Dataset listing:

• • •

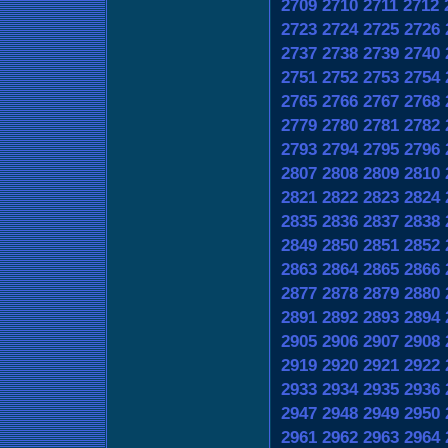
2709
2710
2711
2712
2723
2724
2725
2726
2737
2738
2739
2740
2751
2752
2753
2754
2765
2766
2767
2768
2779
2780
2781
2782
2793
2794
2795
2796
2807
2808
2809
2810
2821
2822
2823
2824
2835
2836
2837
2838
2849
2850
2851
2852
2863
2864
2865
2866
2877
2878
2879
2880
2891
2892
2893
2894
2905
2906
2907
2908
2919
2920
2921
2922
2933
2934
2935
2936
2947
2948
2949
2950
2961
2962
2963
2964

• • •

§ **Your task**: Transcribe every line of text in the listing above, leaving out the pictures.

§ **Output of the exercise**:
2709
2710
2711
2712
2723
2724
2725
2726
2737
2738
2739
2740
2751
2752
2753
2754
2765
2766
2767
2768
2779
2780
2781
2782
2793
2794
2795
2796
2807
2808
2809
2810
2821
2822
2823
2824
2835
2836
2837
2838
2849
2850
2851
2852
2863
2864
2865
2866
2877
2878
2879
2880
2891
2892
2893
2894
2905
2906
2907
2908
2919
2920
2921
2922
2933
2934
2935
2936
2947
2948
2949
2950
2961
2962
2963
2964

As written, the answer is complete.